Читать «Влас Дорошевич. Судьба фельетониста» онлайн - страница 213
Семен Владимирович Букчин
А вот о питании: «В ужаснейшем убийственном Акатуе в нерабочий день („на нарах“) давали два с половиною фунта хлеба (кило!) и 32 золотника мяса — 133 грамма! В рабочий день три фунта хлеба и 48 золотников (200 граммов) мяса — да не выше ли нашего фронтового армейского пайка? У них баланду и кашу целыми ушатами арестанты относили надзирательским свиньям, размазню же из гречневой (! — ГУЛАГ никогда не видал ее) каши П. Якубович нашел „невыразимо отвратительной на вкус“. Опасность умереть от истощения никогда не нависала и над каторжанами Достоевского <…> Хлеб на столах у них стоял вольный, на Рождество же отпустили им по фунту говядины, а масла для каши — вволю. На Сахалине рудничные и „дорожные“ арестанты получали в день: хлеба — 4 фунта (кило шестьсот!), мяса — 400 граммов, крупы — 250! И добросовестный Чехов исследует: действительно ли достаточны эти нормы или, при плохом качестве выпечки и варки, их недостает? Да если б заглянул он в миску нашего работяги, так тут же бы над ней и скончался». И даже такая деталь важна для автора «Архипелага»: «Дорошевич удивился на Сахалине, что арестанты снимают шапку перед начальником тюрьмы. А мы обязаны были снимать при встрече каждого рядового надзирателя». Но у Дорошевича нет удивления. Есть горечь от увиденного, от возвращения в дореформенные времена. В очерке «Первые впечатления» он пишет о том, что «декоративная сторона» крепостного права, обязательное «ломанье шапки», причем не только перед начальником тюрьмы, но перед всяким похожим на «господина», содействовала полной иллюзии «отжитого времени».
Различными примерами убеждает Солженицын читателя если не в особой гуманности, то в несомненной мягкости дореволюционных тюремных, каторжных порядков по сравнению со сталинскими. Сама же подробность описания «туземного быта» по-своему продолжает традицию Достоевского, Чехова, Мельшина-Якубовича, Дорошевича. Дать каторгу во всех измерениях — от внешнего вида арестанта до его питания, лечения, каторжных работ, наконец, особого каторжного языка и всех тех печальных традиций, которые выработал за многие десятилетия тюремный быт. И здесь взгляд Солженицына бескомпромиссно строг, для него нет мелочей. «Ни Достоевский, ни Чехов, ни Якубович не говорят нам, что было у арестантов на ногах. Да уж обуты, иначе б написали». И еще: «Достоевский ложился в госпиталь безо всяких помех. И санчасть у них была даже общая с конвоем. Неразвитость».
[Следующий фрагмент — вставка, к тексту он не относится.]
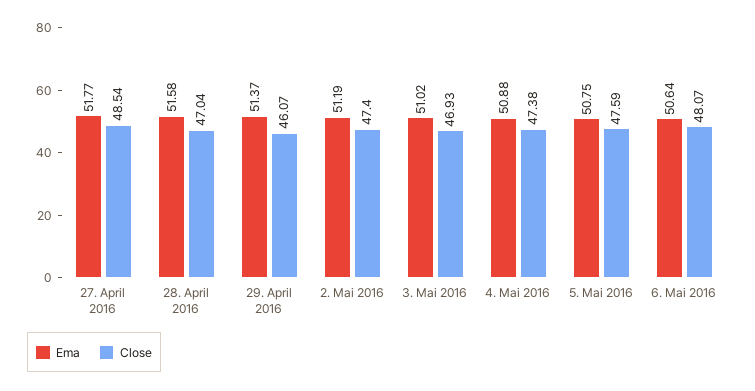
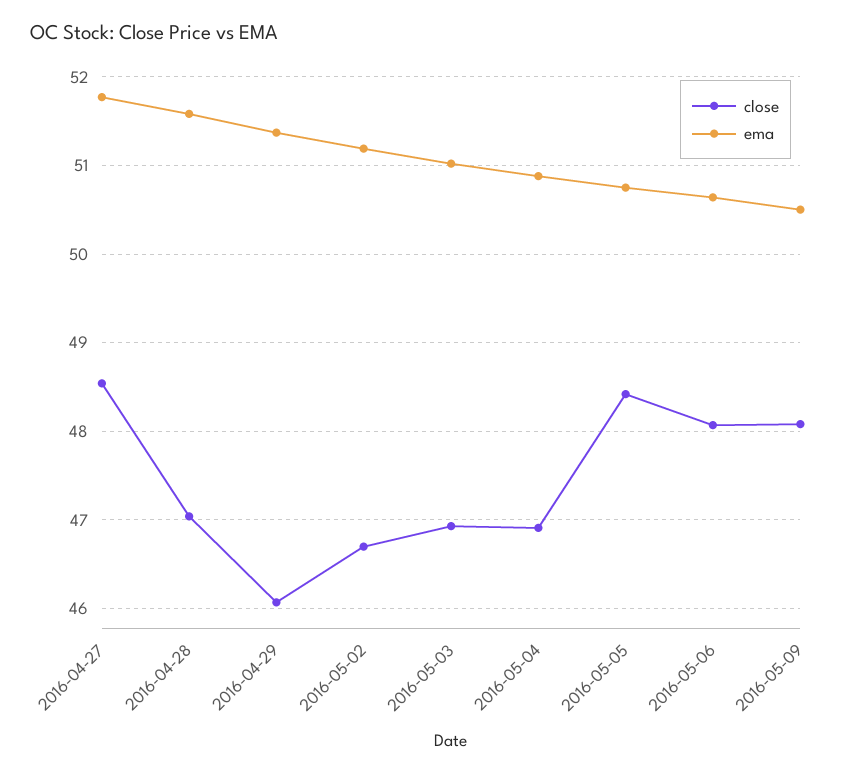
Close, 2. Mai 2016: 47.4 -> 46.7
Close, 4. Mai 2016: 47.38 -> 46.9
Close, 5. Mai 2016: 47.59 -> 48.4
Close, 2016-05-09: none -> 48.1
Ema, 2016-05-09: none -> 50.5

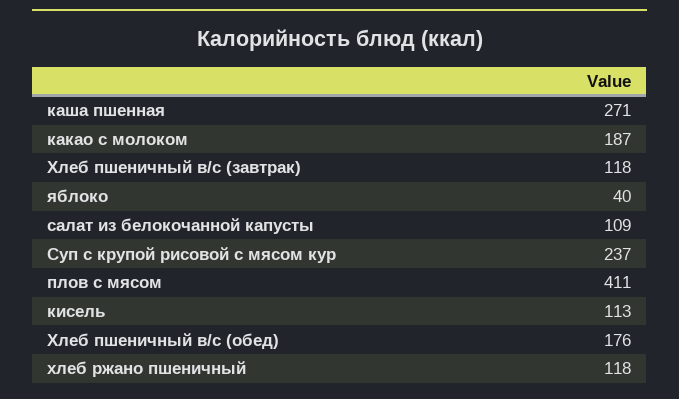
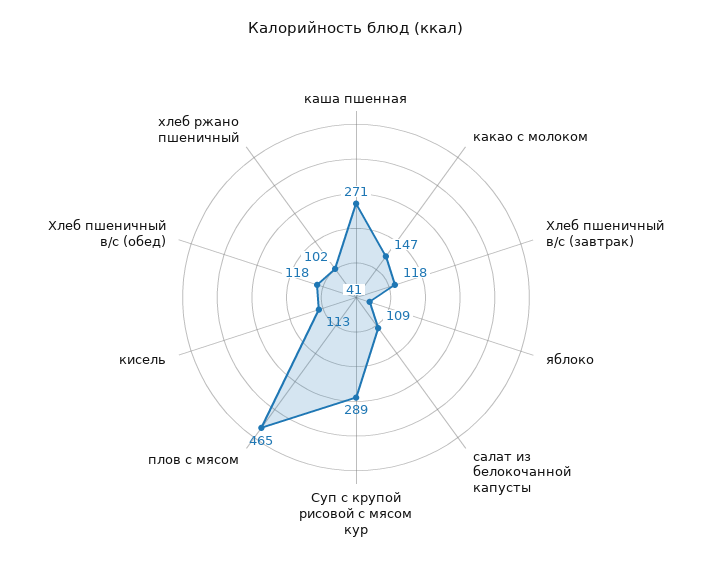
какао с молоком: 187 -> 147
яблоко: 40 -> 41
Суп с крупой рисовой с мясом кур: 237 -> 289
плов с мясом: 411 -> 465
Хлеб пшеничный в/с (обед): 176 -> 118
хлеб ржано пшеничный: 118 -> 102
Конечно, сталинский лагерный режим в условиях массовых репрессий был особенно жесток и бесчеловечен, но правомерно ли сравнивать кандалы, плети и розги с известным: «Конвой стреляет без предупреждения»? И не выполняли ли полудикие гиляки, охотившиеся на беглых каторжан (очерк Дорошевича «Дикари»), роль того же конвоя? Солженицын проводит резкую — и уже не бытовую — грань, отделяющую советских узников Архипелага от дореволюционных: «В нашем почти поголовном сознании невиновности росло главное отличие нас — от каторжников Достоевского, от каторжников П. Якубовича. Там — сознание заклятого отщепенства, у нас — уверенное понимание, что любого вольного вот так же могут загрести, как и меня: что колючая проволока разделила нас условно. Там — у большинства — безусловное сознание личной вины, у нас — сознание какой-то многомиллионной напасти».